Context Free, Canonical, Ambiguous

Canonical Form, Ambiguous

A word's derivation is in left canonical form if the intermediate steps are in sorted order, so that two rules that replace disjoint substrings are always applied in order, substituting the left most substring first. Right canonical derivations are possible as well.

The simplest example of a noncanonical derivation comes from the following grammar

s → uv
u → 0
v → 1

Start with s and apply the rules in the order given above. Since u is replaced first, then v, the derivation is left canonical, and not right canonical. If we replace v → 1, and then u → 0, the derivation becomes right canonical, and not left canonical.
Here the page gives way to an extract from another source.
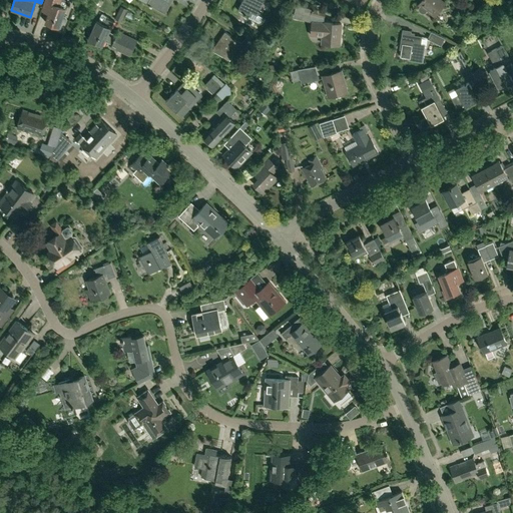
[(63,22),(65,21),(66,19),(65,16),(62,15),(65,8),(58,5),(59,0),(44,0),(42,7),(50,10),(45,22),(51,24),(52,27),(57,28),(59,27),(61,22),(63,22)]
A grammar is ambiguous if a word has two different left canonical derivations. A language is ambiguous if every grammar that defines that language is ambiguous.

In the above example there is but one left canonical derivation for the string 01, which happens to be the only word in the language. There is but one canonical derivation for every word in the language, the grammar is not ambiguous, and the language is not ambiguous.

Since each intermediate string produced by a regular grammar has precisely one nonterminal, all regular grammars are unambiguous, and all regular languages are unambiguous.

Many computer languages have brief moments of ambiguity. Consider the following code fragment.

if(this) if(that) foo; else bar;

A compiler uses the following two rules to "parse" this piece of code.

statement → if ( expression ) statement
statement → if ( expression ) statement else statement

So we have a choice; the else clause can be applied to the first if statement or the second. Either derivation is in left canonical form, so the grammar is ambiguous. In practice, compilers add special code to break the ambiguity, hence the fragment is interpreted this way.

if(this) { if(that) foo; else bar; }

But is the computer language ambiguous, or did we just select a bad grammar? Perhaps some other grammar would associate the else clause with the second if statement automatically. I believe the language itself is ambiguous, but I will not attempt to prove it here.

There are languages, somewhat contrived, that are known to be ambiguous. Unfortunately the proofs are usually long and tedious. If you would like to follow up on this, let me get you started. The language anbncmdm ∪ anbmcmdn is context free, and ambiguous. It's easy to create a context free grammar for this language; I'll leave that to you. The ambiguity arises from a word of the form anbncndn. (You may need to choose n larger than the number of rules in the grammar, or something like that.) Now the grammar, which claims to be unambiguous, must travel down one path or the other, producing words from the left side of the union or the right. Yet the grammar could take either path when m = n, giving two canonical derivations for this word.

More complex languages admit even more ambiguity. English has plenty to go around.

A nurse examined every patient, and Lucy too.

Lucy could be a doctor on staff, who also examined every patient, or Lucy could have received an exam from the nurse, even though she is not a patient at the present time. Unless you know Lucy, there is no way to resolve the ambiguity. But we usually do know Lucy, i.e. we understand the context of the conversation, and ambiguities are resolved in a flash, before we are even aware of them.